The Women’s Fund Miami-Dade has partnered with the Miami Super Bowl Host Committee and the Office of Miami-Dade State Attorney Katherine Fernandez Rundle to lead The Stop Sex Trafficking Campaign. Throughout 2019 and leading up to, through, and beyond Super Bowl 2020 in Miami,The Women’s Fund will engage stakeholders from the local, national and international community to develop initiatives to create awareness, enhance services and support systems for victims, and increase reporting of sex trafficking to law enforcement.

To spread the word around and reach a larger community, The Women’s Fund Miami-Dade also uses social media and email campaigns. Social media platforms such as Facebook and Twitter are vastly used for Digital storytelling, Broadcasting Live streams, communicating with groups, as well as sending messages across to the communities and beyond connecting people from different spectrums.

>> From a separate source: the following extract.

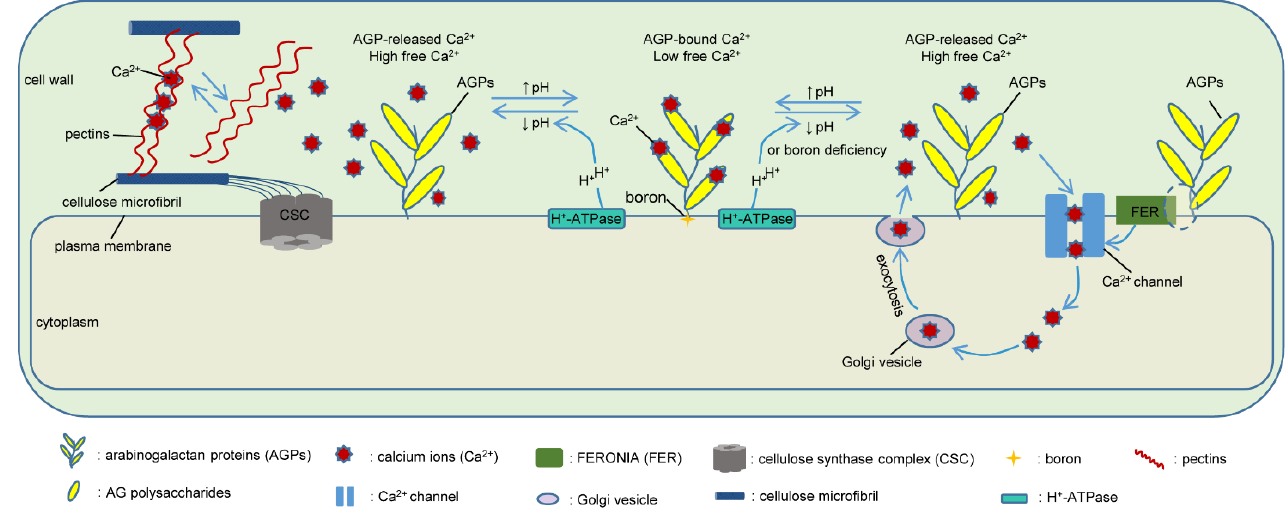
Figure 5. A hypothetical model of AGPs acting as putative Ca 2+ capacitors to regulate cellulose deposition in the cell wall possibly through pectin–Ca 2+ cross-links. The AGP–Ca 2+ oscillator refers to Lamport et al. [43].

Similarly, outdoor advertising methods are also used to publicise the organisation’s messages. As examples, Carolina emphasised their outdoor campaigns, which make use of roadside billboards, metro rail systems, bus-stop shelters and even digital trucks. Sending of Invitations via electronic media and report generation have also been digitised within The Women’s Fund Miami-Dade.

She further provides insights on how the organisation’s fundraising efforts during their main luncheon event have been digitised as well. An example of which is the annual fundraiser of the organisation, “The Power of the Purse,” where guests bid on auction items using their phones or iPads, instead of using the classical methods of paper or bidding live.

Carolina concludes with a valuable insight, that a digital mindset is of utmost importance in driving their mission, as digitalisation not only builds capacity of a community but also provides an opportunity to carry their message to the rest of the world.

Carolina Garcia

Carolina Garcia is the Programs and Operations Director at The Women’s Fund Miami-Dade. She moved back to Miami after completing a master’s degree in international relations at Harvard University, and working for Colombia’s second public university as international cooperation advisor. She worked hand in hand with scientists, diplomats, and the University’s International Affairs Office to develop unprecedented partnerships and collaborations with science giants like the Max Planck Society, Groningen University, and Natural History Museum, London. Her love for Miami brought her back to the city she’s called home for the greater part of her life.

Carolina has also worked as community organizer, working for international organizations like OXFAM America, which focuses on the alleviation of global poverty, and cultural and arts institutions like the American Repertory Theater in Boston, and Miami Film Festival. More recently, Carolina worked as operations executive of the Alacran Foundation, launching the nonprofit’s first operations in Jamaica in partnership with the Bob Marley Foundation.

She is a professional translator between English and Spanish, and a food, travel, art, and nature lover.